═══ Dataset extract ═══

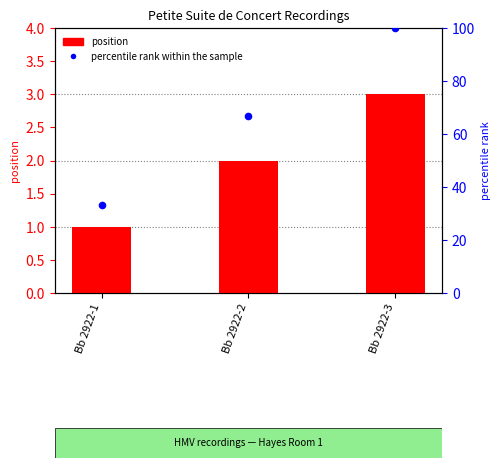

Which series reaches the maximum Y coordinate?

percentile rank within the sample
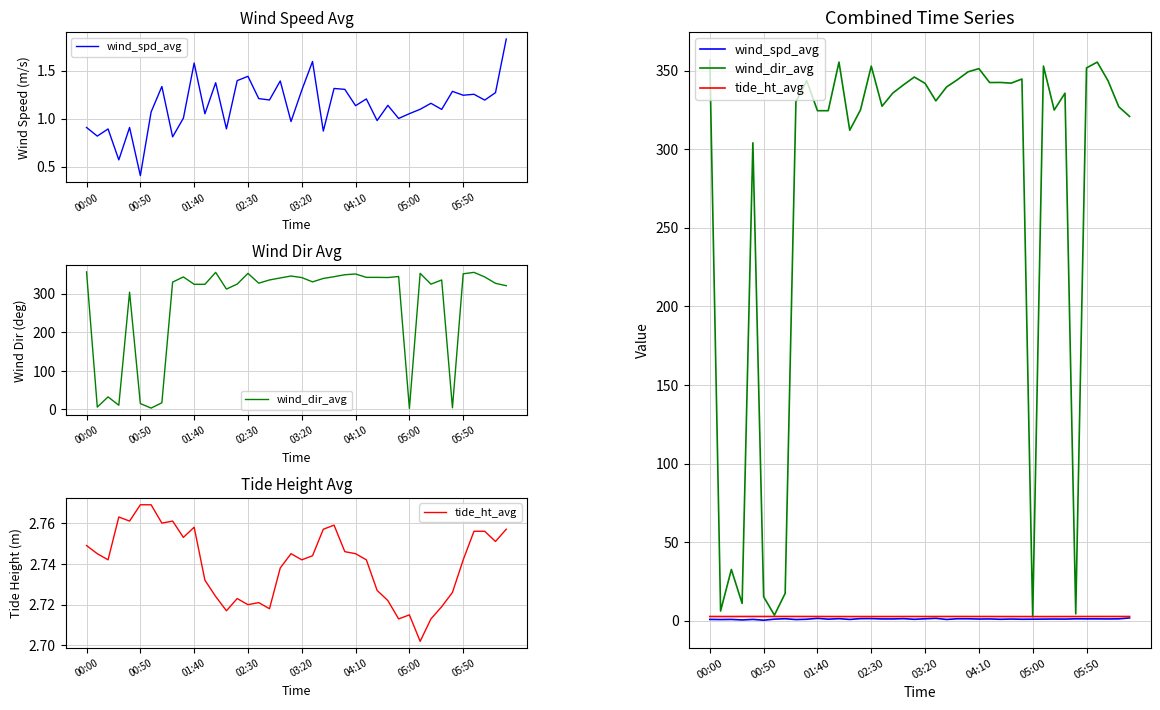

What are all the series names shown in the legend?

wind_spd_avg, wind_dir_avg, tide_ht_avg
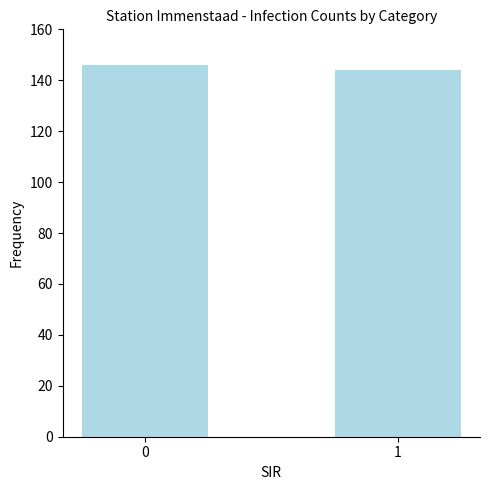

True or false: the data shows 144 at 1.

True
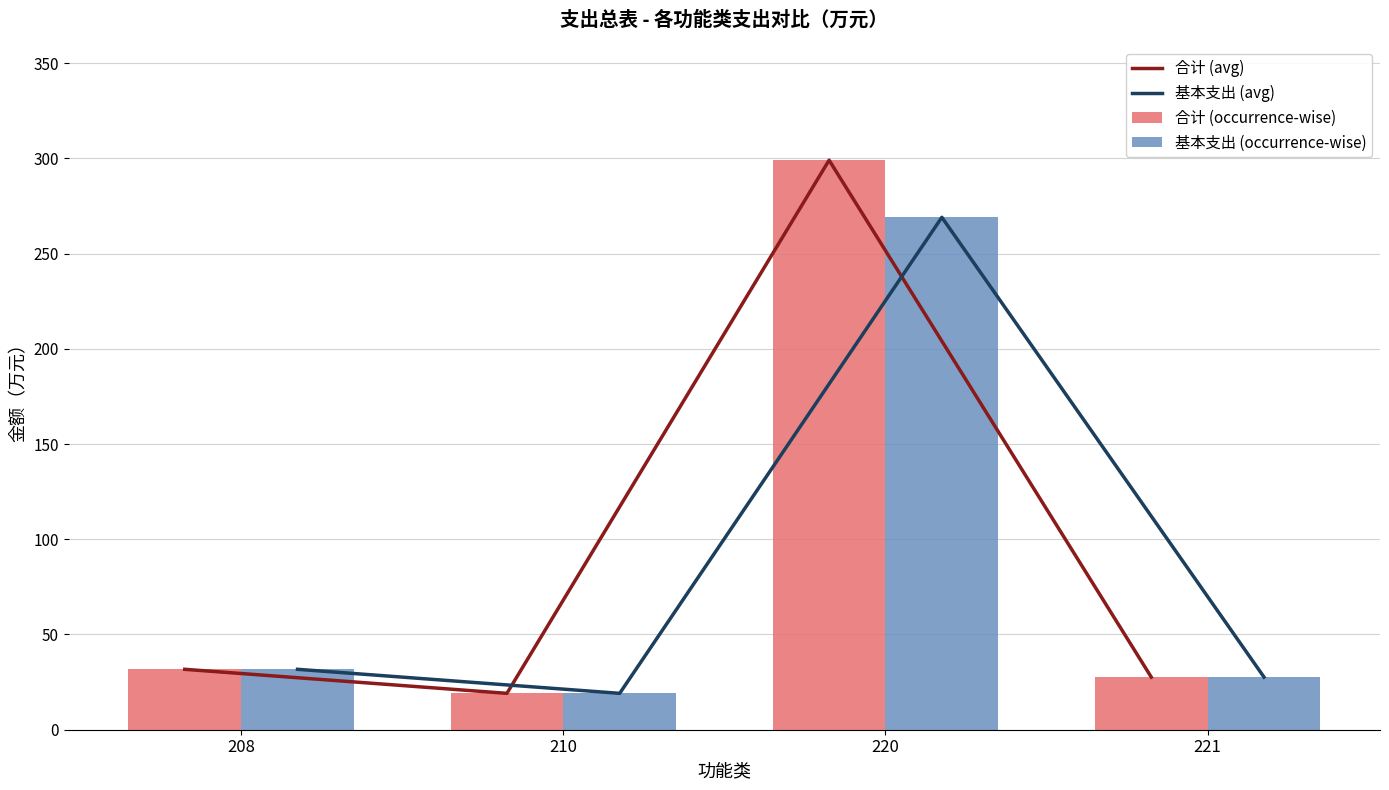

At 208, list the series in order from largest to smallest.

合计 (avg), 基本支出 (avg), 合计 (occurrence-wise), 基本支出 (occurrence-wise)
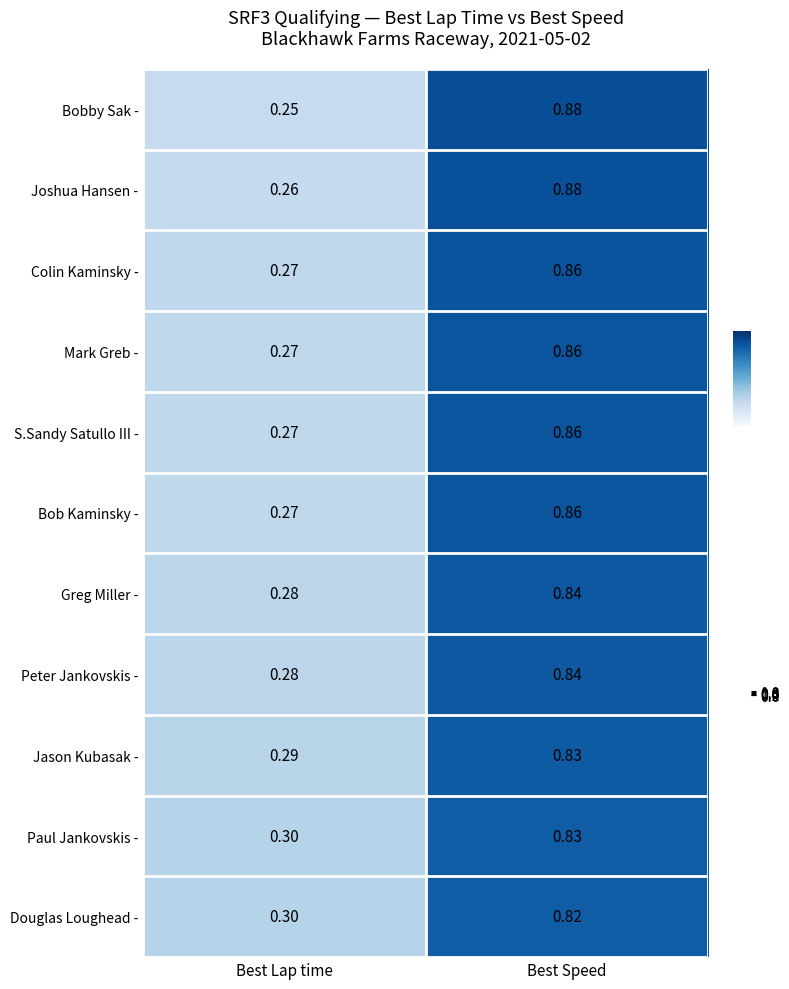

Count the number of data series in this chart.

11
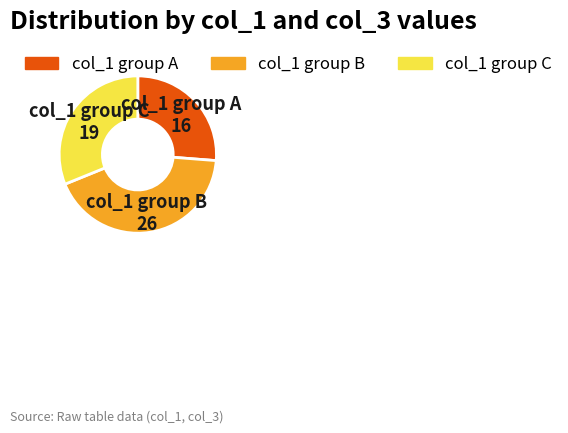

Is there a majority slice in this chart?

No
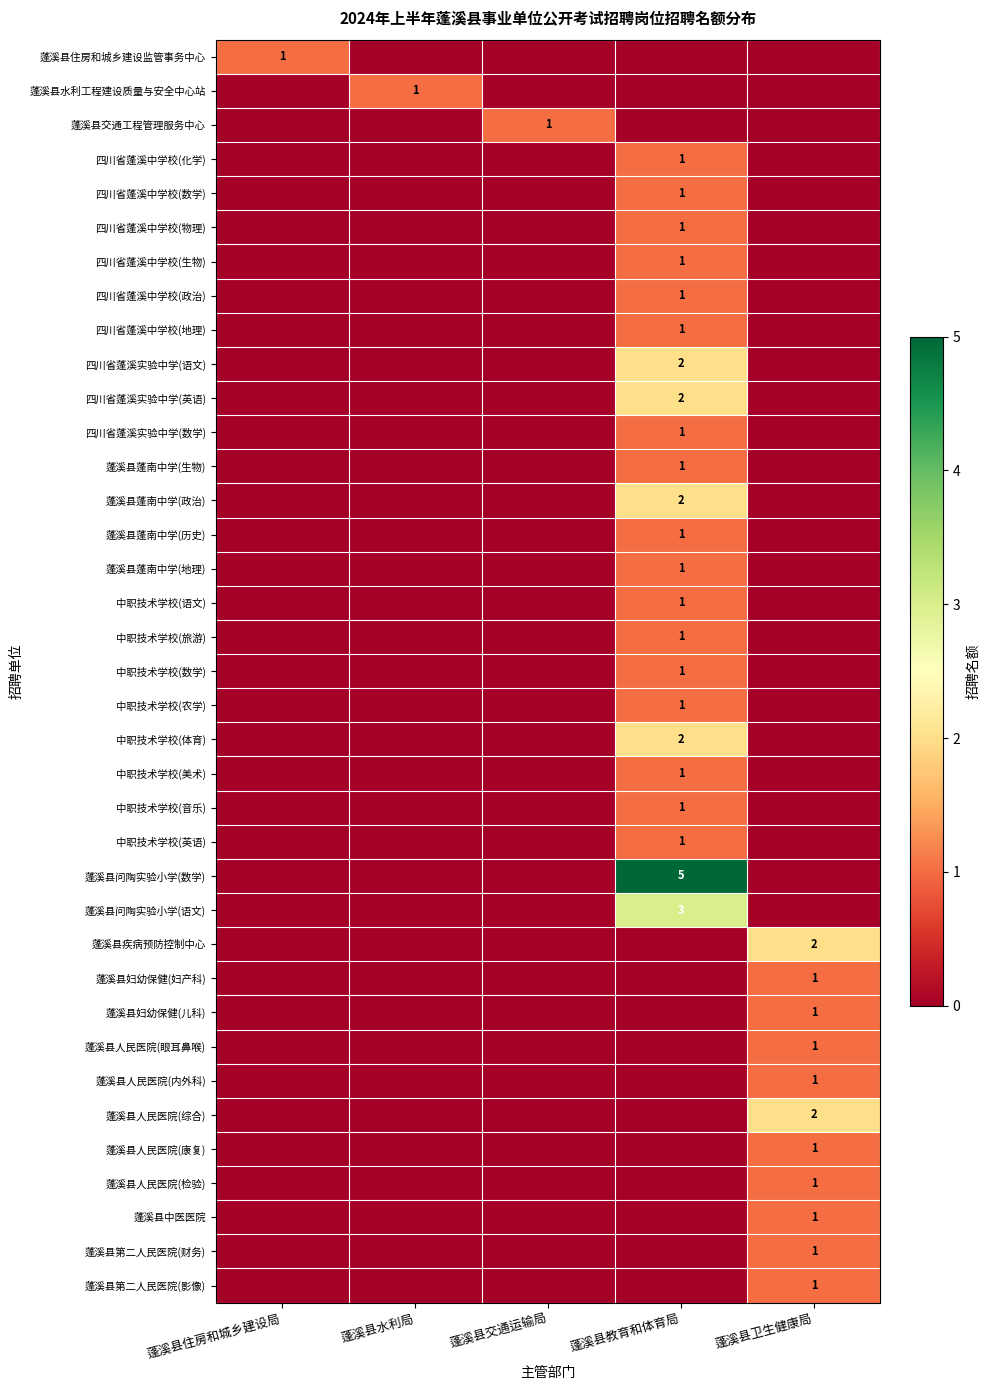

At how many categories does at least one series exceed 0?

5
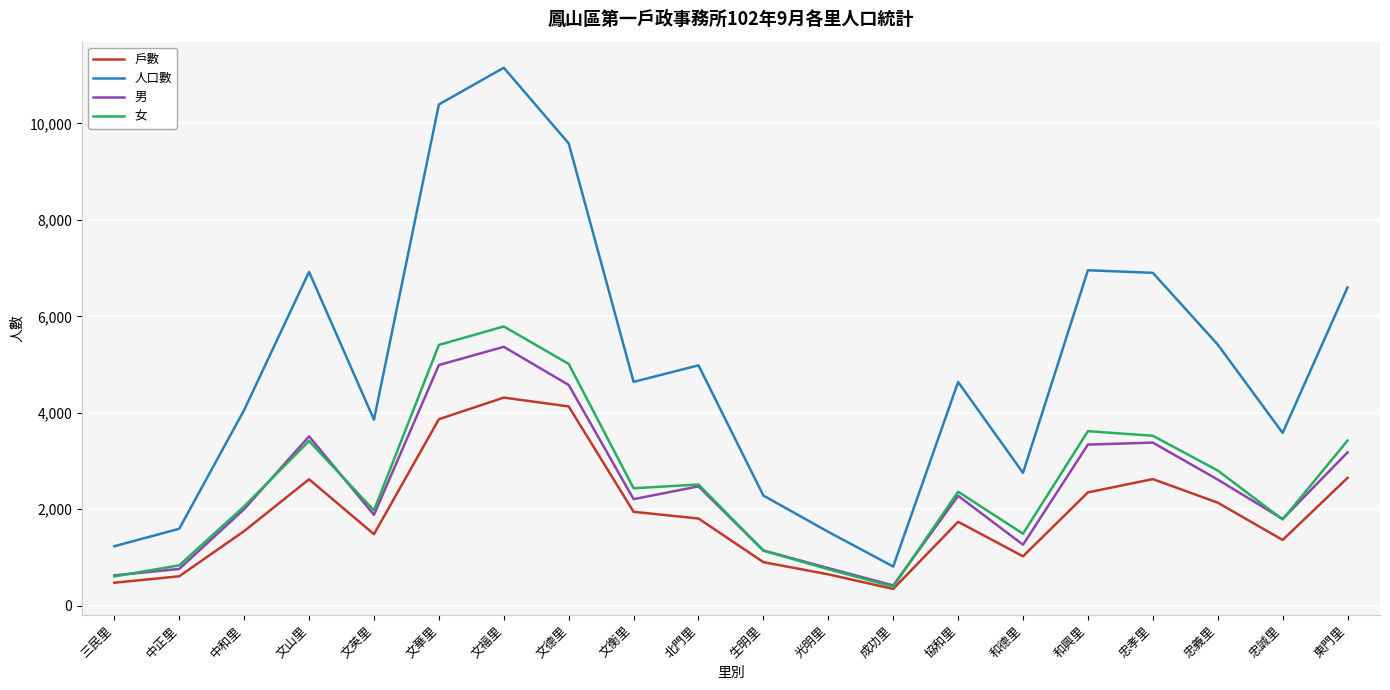

What is the difference between the maximum and minimum values in the 女 series?

5398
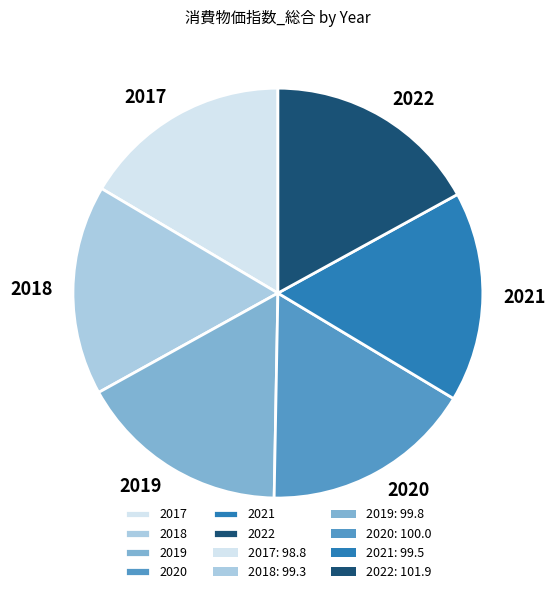

Combined, do 2019 and 2018 account for over 50%?

No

═══

▶ Assigned task:
Write out the lines of the records above as a numbered list, one line per item, skipping blank lines and leaving out the pictures.

▶ Exercise solution:
1. Which series reaches the maximum Y coordinate?
2. percentile rank within the sample
3. What are all the series names shown in the legend?
4. wind_spd_avg, wind_dir_avg, tide_ht_avg
5. True or false: the data shows 144 at 1.
6. True
7. At 208, list the series in order from largest to smallest.
8. 合计 (avg), 基本支出 (avg), 合计 (occurrence-wise), 基本支出 (occurrence-wise)
9. Count the number of data series in this chart.
10. 11
11. Is there a majority slice in this chart?
12. No
13. At how many categories does at least one series exceed 0?
14. 5
15. What is the difference between the maximum and minimum values in the 女 series?
16. 5398
17. Combined, do 2019 and 2018 account for over 50%?
18. No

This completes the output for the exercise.